How to use ILIKE in PySpark?-CodePudding

I have a query

select * from 
table 
where (primary_product NOT IN ('No Technical Enforcement')
   or group_name ilike ('%stove%'))

I want to convert the same query into PySpark SQL, but I am not able to do the same as I don't know the substitute of ILIKE.

CodePudding user response：

ILIKE does exist in Spark SQL. Here you can find the documentation.

Example:

SELECT ilike('Spark', '_Park');

Returns true.

CodePudding user response：

You can use like this

Import col from sql functions in pyspark

from pyspark.sql.functions import col

like filter condition

df.filter(col("group_name").like("%stove%")).show()

OR

spark.sql("select * from table where group_name like '%stove%'").show()

CodePudding user response：

ilike was only added in Spark 3.3 (released 2022 June 16) - both, in SQL and PySpark.
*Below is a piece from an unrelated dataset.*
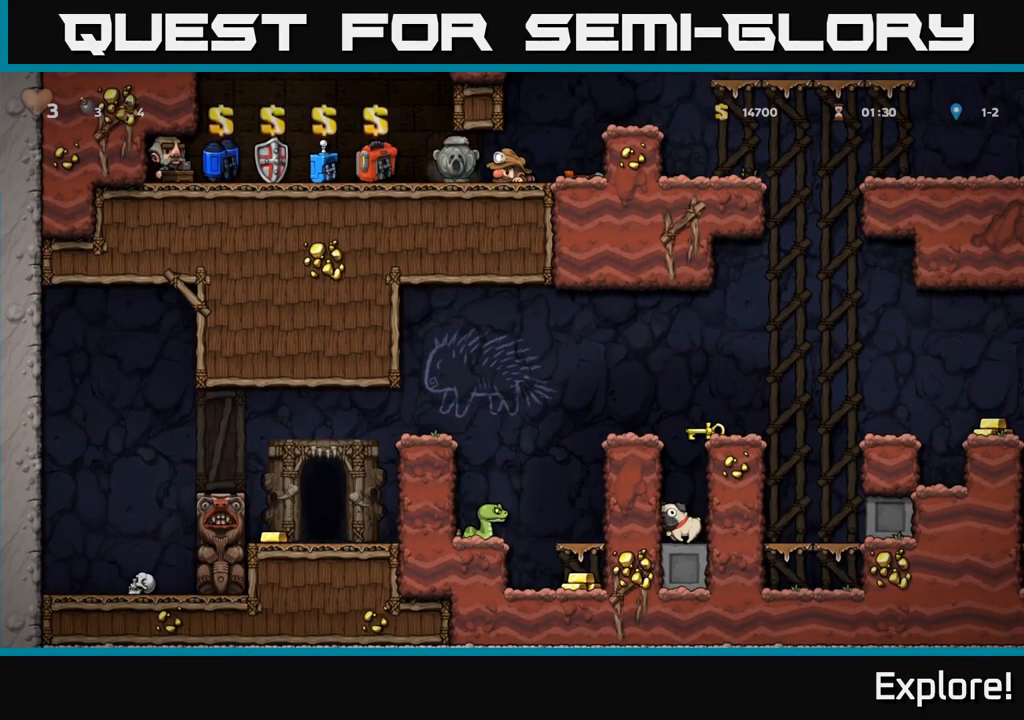
{"buttons": ["DPAD_DOWN"], "right_stick": "center", "events": []}
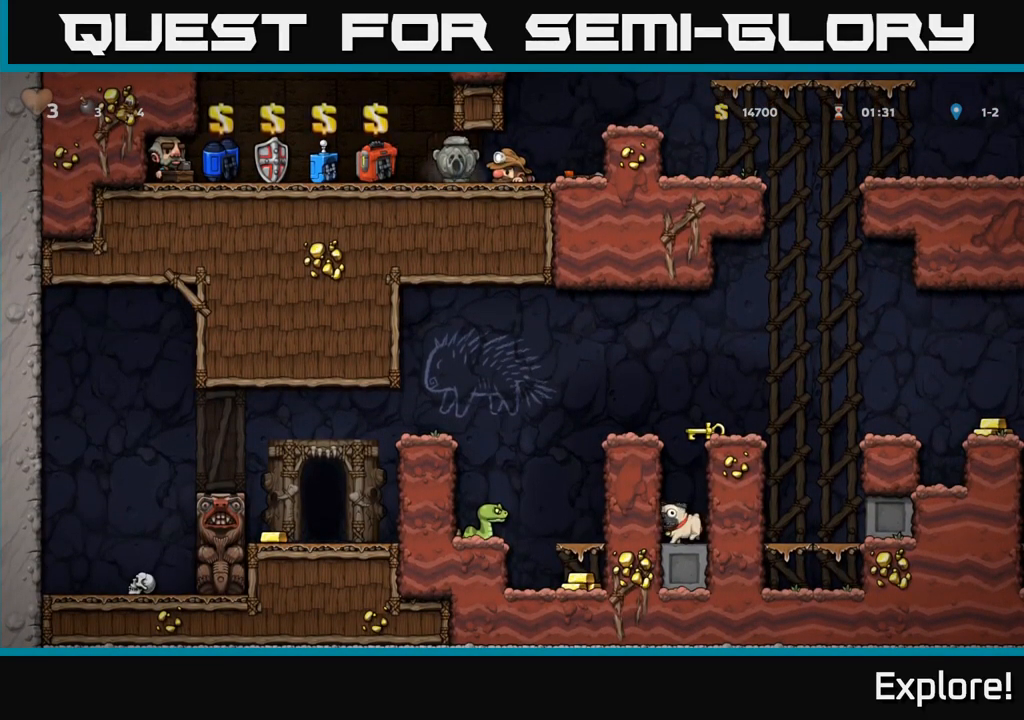
{"buttons": ["DPAD_DOWN"], "right_stick": "center", "events": []}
You use it in the same way as like or rlike.

Example:

df = spark.createDataFrame([('Tom', 80), ('Alice', None)], ["name", "height"])
#  ----- ------ 
# | name|height|
#  ----- ------ 
# |  Tom|    80|
# |Alice|  null|
#  ----- ------ 

df = df.filter(df.name.ilike('%Ice'))
#  ----- ------ 
# | name|height|
#  ----- ------ 
# |Alice|  null|
#  ----- ------